Students will have a chance to own fossils, minerals or even meteorites from Mars this week as the ASU Geology Club hosts its last rock sale of the year.
Katherine Sheppard, the club’s secretary, said there is a wide range of mineral samples, fossils and meteorites for anyone to purchase Tuesday through Thursday on the grassy knoll in front of the Physical Science F-wing building from 9 a.m. to 5 p.m.
“We hold the sale as close to Christmas as possible,” she said. “We have a nice selection of coal if you want to be funny.”
The club uses the money it makes from the sales to take trips around the southwest U.S. to places such as the Grand Canyon, Tucson and even Utah. The money also ensures members don’t have to pay for gas, she said.

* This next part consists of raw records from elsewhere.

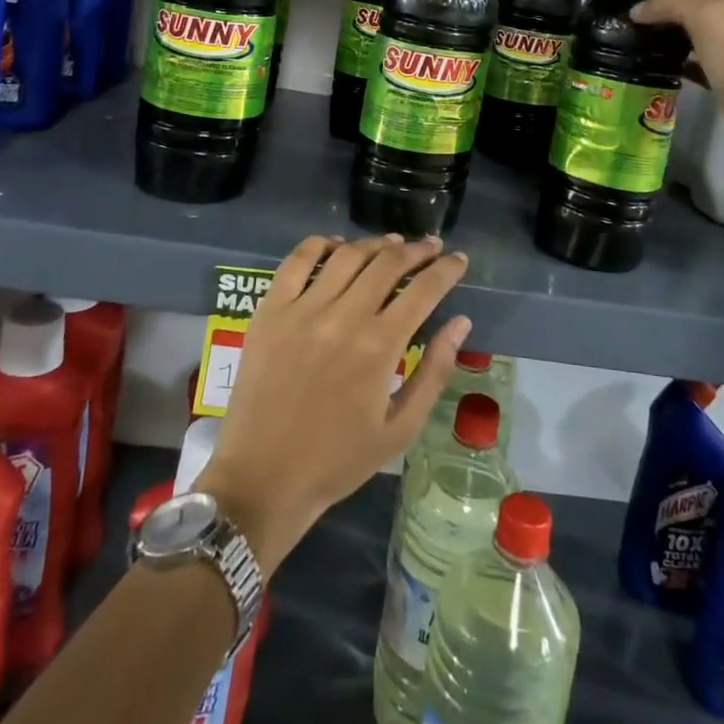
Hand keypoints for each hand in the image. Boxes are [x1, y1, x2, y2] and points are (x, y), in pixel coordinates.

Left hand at [196, 234, 471, 574]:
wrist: (263, 479)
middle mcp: (343, 317)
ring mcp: (302, 310)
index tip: (458, 259)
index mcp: (379, 347)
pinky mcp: (270, 311)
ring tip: (392, 244)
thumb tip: (461, 323)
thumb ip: (434, 372)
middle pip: (387, 263)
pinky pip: (297, 261)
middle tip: (430, 247)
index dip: (446, 269)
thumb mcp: (400, 429)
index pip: (424, 290)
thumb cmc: (338, 460)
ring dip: (375, 244)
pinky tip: (337, 246)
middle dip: (416, 250)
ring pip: (347, 256)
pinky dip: (321, 244)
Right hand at [630, 0, 723, 180]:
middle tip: (632, 0)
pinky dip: (672, 56)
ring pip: (692, 26)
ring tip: (633, 28)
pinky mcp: (722, 75)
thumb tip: (638, 8)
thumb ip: (670, 1)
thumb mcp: (704, 14)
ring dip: (667, 24)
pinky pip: (692, 58)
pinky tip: (650, 61)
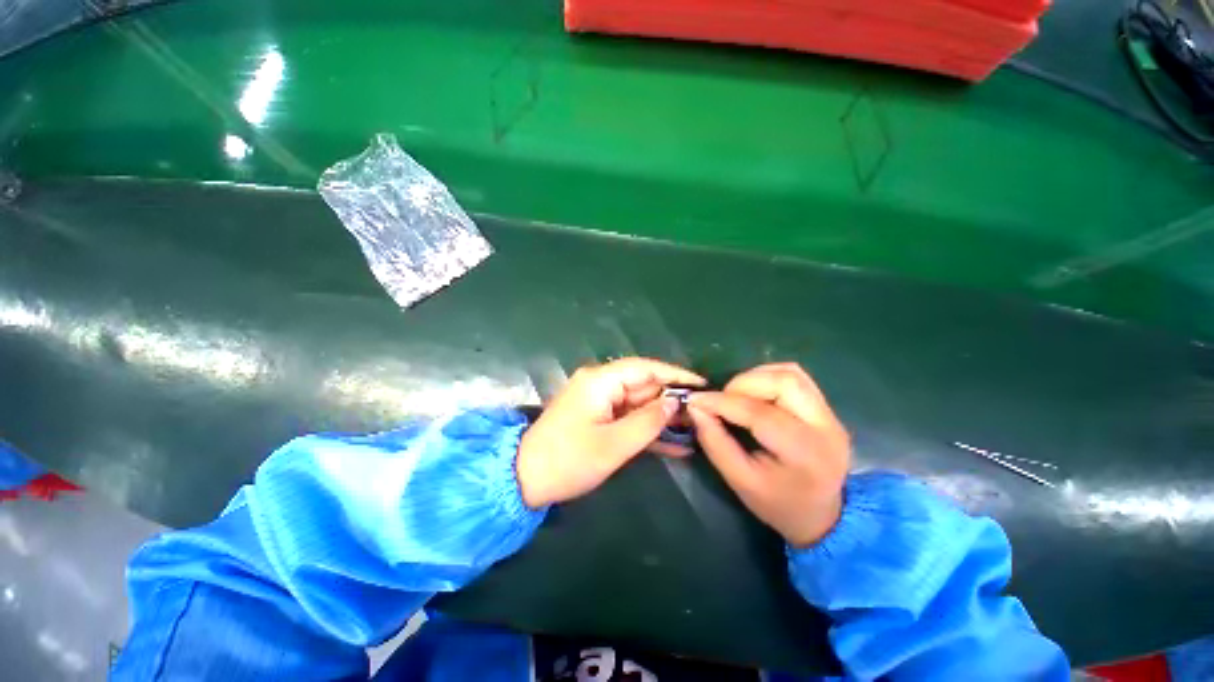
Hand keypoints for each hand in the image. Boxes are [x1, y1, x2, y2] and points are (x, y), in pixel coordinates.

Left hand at [517, 357, 705, 507]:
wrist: (524, 479)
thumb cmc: (568, 460)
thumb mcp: (613, 444)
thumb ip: (648, 421)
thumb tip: (674, 402)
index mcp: (600, 381)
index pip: (645, 368)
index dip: (674, 374)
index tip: (701, 384)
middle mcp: (599, 383)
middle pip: (642, 384)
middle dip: (671, 399)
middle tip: (701, 414)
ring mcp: (598, 400)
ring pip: (638, 402)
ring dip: (662, 416)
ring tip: (693, 429)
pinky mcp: (597, 416)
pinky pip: (627, 416)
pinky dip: (647, 427)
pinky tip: (673, 443)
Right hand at [688, 363, 849, 546]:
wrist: (822, 516)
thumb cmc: (778, 504)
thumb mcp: (740, 481)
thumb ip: (715, 442)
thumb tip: (696, 407)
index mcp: (804, 454)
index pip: (760, 413)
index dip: (723, 402)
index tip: (696, 399)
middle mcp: (825, 427)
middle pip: (783, 381)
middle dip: (742, 384)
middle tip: (722, 400)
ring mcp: (830, 415)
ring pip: (790, 373)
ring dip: (755, 378)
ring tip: (736, 396)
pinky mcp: (827, 408)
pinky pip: (795, 377)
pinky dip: (768, 377)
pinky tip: (754, 394)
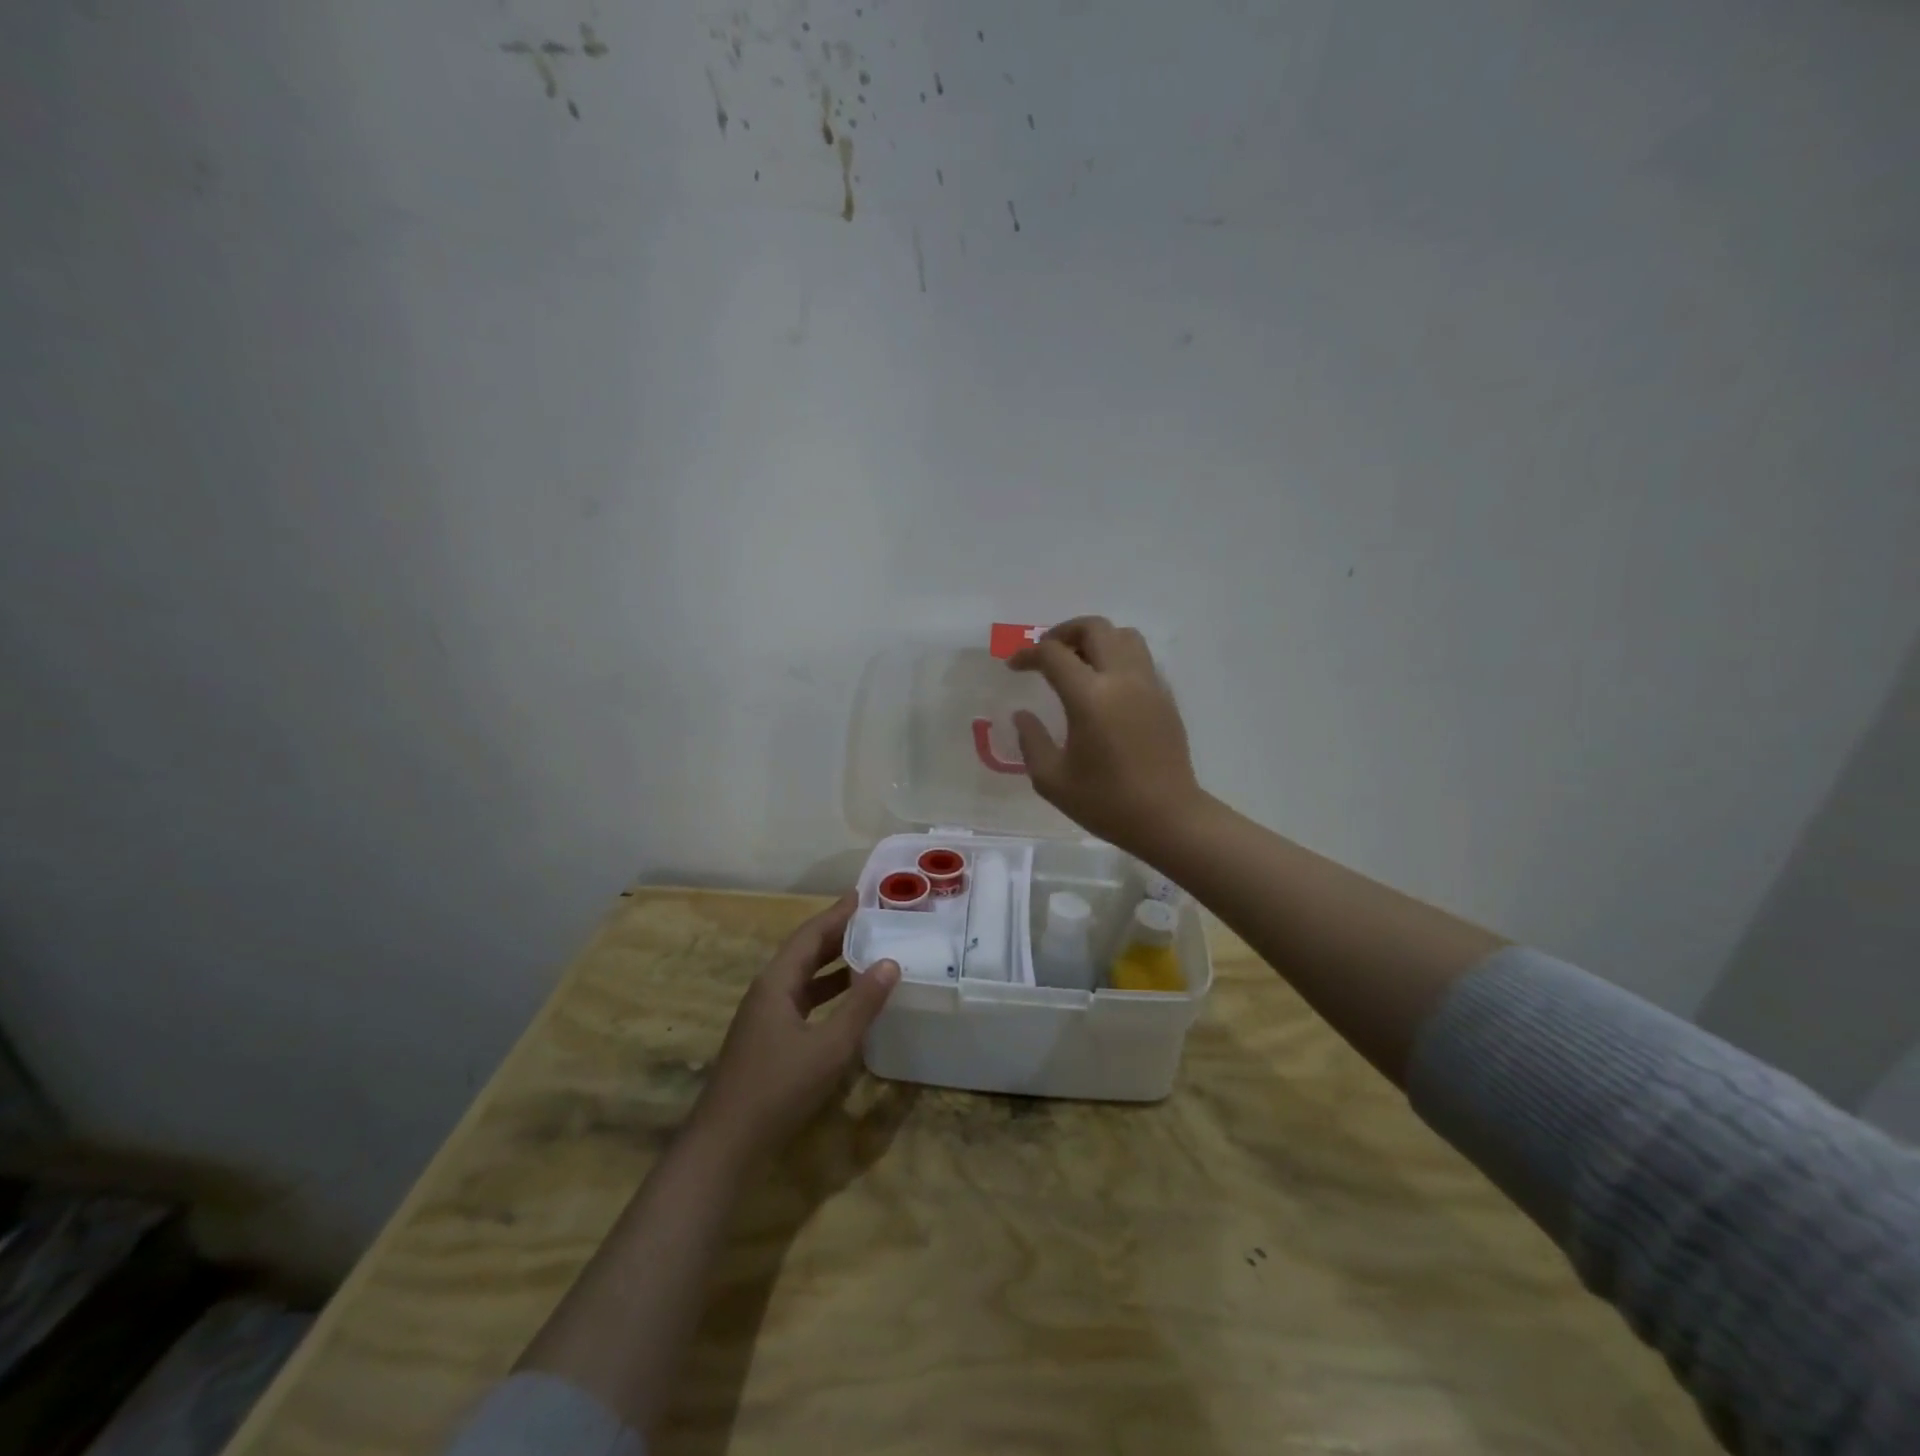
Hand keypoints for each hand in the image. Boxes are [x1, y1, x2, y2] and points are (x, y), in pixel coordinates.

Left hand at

The rock sale is the Geology Club’s main fundraiser and the primary way that they make money for trips and educational outreach events, Sheppard said.
“There is always something that people like,” Sheppard said. “You’d be amazed by how many people like rocks or come up to tell us about the rock collection they had as kids.”

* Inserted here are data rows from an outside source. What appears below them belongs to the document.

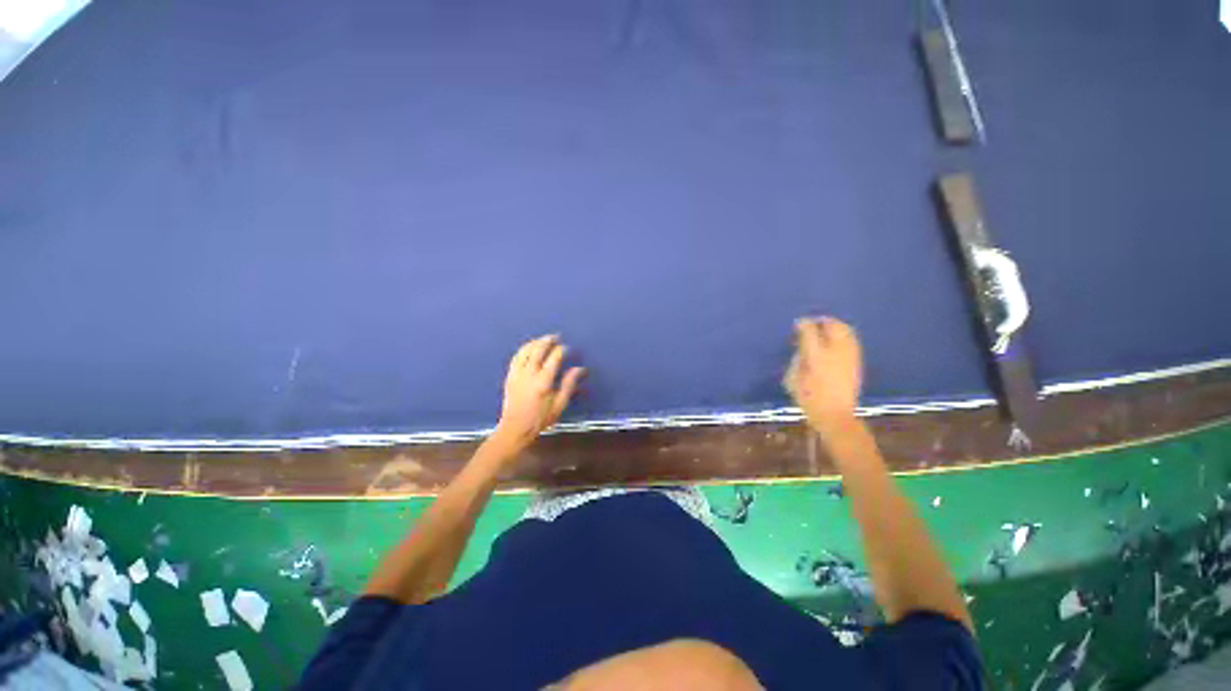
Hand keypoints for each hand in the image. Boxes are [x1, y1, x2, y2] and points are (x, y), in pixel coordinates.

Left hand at [495, 335, 585, 449]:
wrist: (515, 428)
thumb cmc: (540, 419)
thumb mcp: (560, 404)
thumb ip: (569, 385)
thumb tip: (579, 369)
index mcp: (544, 381)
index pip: (554, 358)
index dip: (561, 350)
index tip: (567, 348)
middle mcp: (529, 374)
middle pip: (538, 350)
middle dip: (548, 340)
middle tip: (556, 336)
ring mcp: (517, 374)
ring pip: (525, 351)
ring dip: (535, 342)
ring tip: (543, 339)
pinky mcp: (510, 376)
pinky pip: (516, 357)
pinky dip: (523, 349)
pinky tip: (528, 348)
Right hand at [784, 317, 862, 429]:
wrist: (835, 416)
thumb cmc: (808, 399)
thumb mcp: (792, 379)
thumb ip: (797, 359)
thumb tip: (802, 347)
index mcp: (817, 356)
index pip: (810, 331)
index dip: (803, 324)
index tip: (797, 324)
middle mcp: (836, 351)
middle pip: (833, 326)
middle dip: (823, 321)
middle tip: (812, 323)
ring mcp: (849, 356)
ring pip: (846, 331)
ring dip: (835, 326)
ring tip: (824, 329)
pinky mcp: (857, 362)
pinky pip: (851, 340)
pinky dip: (843, 335)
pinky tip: (835, 341)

Caitlin Ostrander, Geology Club historian, said she will be there each day selling minerals.
“People are interested in buying the small collection of meteorites that we have,” she said. “We also have a collection of minerals, some that are already made into jewelry.”

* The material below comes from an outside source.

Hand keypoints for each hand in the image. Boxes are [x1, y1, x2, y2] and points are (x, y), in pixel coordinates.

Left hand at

Andrew Bochko, a geology junior and historian for the Geology Club, said some of the meteorites are from Mars.
“You can own a piece of Mars,” he said.
Bochko has been taking part in the mineral sale for the past two years. Each semester the club puts on two sales with minerals members find or purchase at gem and mineral shows. The sale is great on-the-ground training and helped him to learn all of his basic minerals, Bochko said.
“People ask, ‘What is that?’” he said. “I had to learn what the minerals and rocks are.”
Some meteorites, like those from Mars, will be sold for around $800 to $1,200, but there will also be $1 rocks for anyone who walks by with cash or check, Bochko said.
“We are selling coal, fossils, general minerals and meteorites,” he said. “You don’t see other clubs do that.”